━━━ Data under study

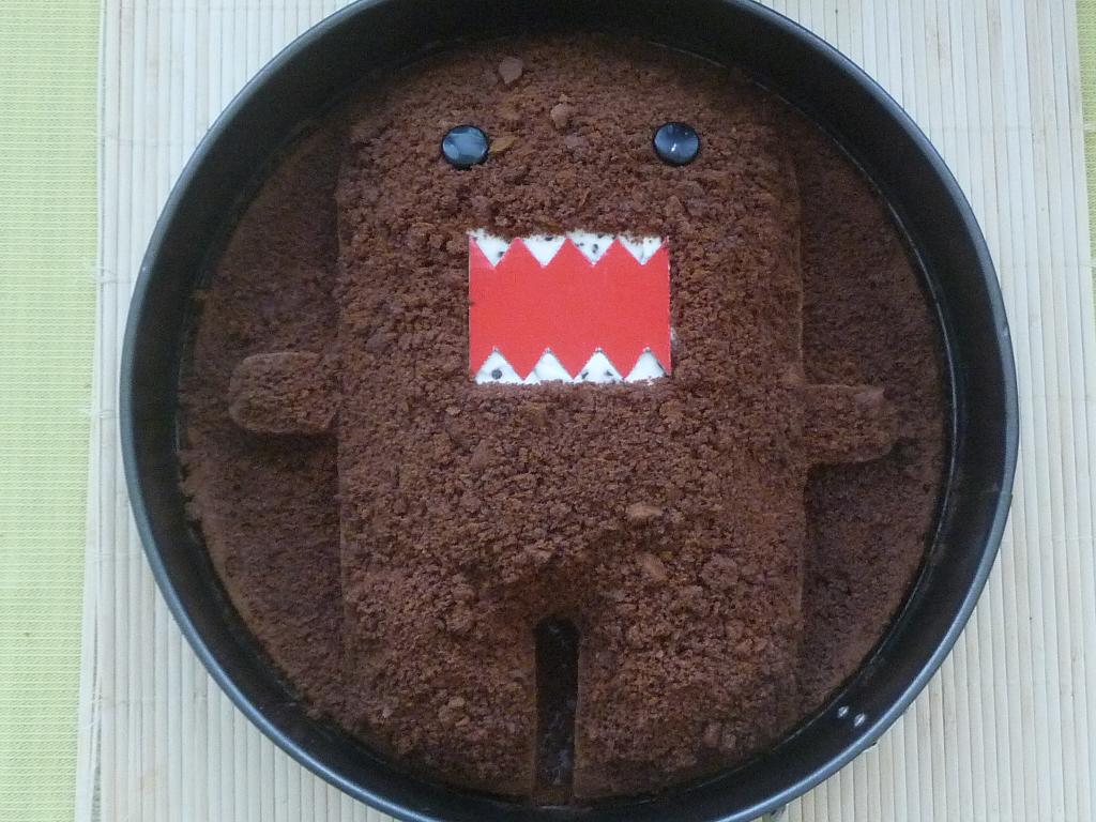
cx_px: 548
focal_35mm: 54
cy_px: 411
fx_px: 1710
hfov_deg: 35.5
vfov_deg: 27.0
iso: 400
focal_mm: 5.3
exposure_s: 1/13
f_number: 3.5
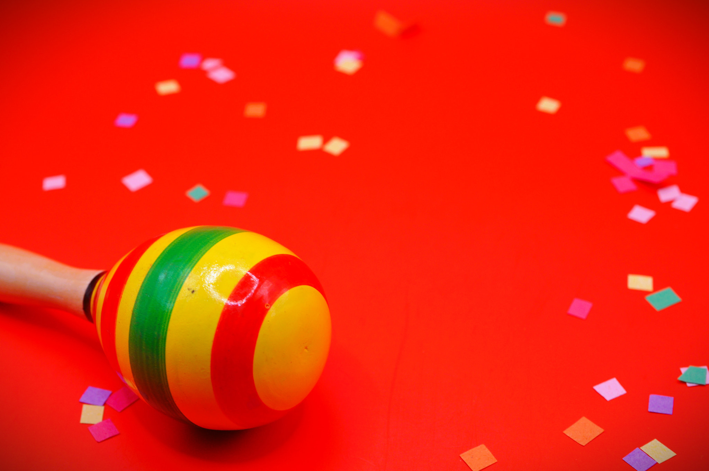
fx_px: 1180
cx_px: 354
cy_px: 236
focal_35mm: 60
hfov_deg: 33.4
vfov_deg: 22.6
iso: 320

━━━━━━

Copy out all the data exactly; skip the pictures.

Expected answer
cx_px: 548
focal_35mm: 54
cy_px: 411
fx_px: 1710
hfov_deg: 35.5
vfov_deg: 27.0
iso: 400
focal_mm: 5.3
exposure_s: 1/13
f_number: 3.5
fx_px: 1180
cx_px: 354
cy_px: 236
focal_35mm: 60
hfov_deg: 33.4
vfov_deg: 22.6
iso: 320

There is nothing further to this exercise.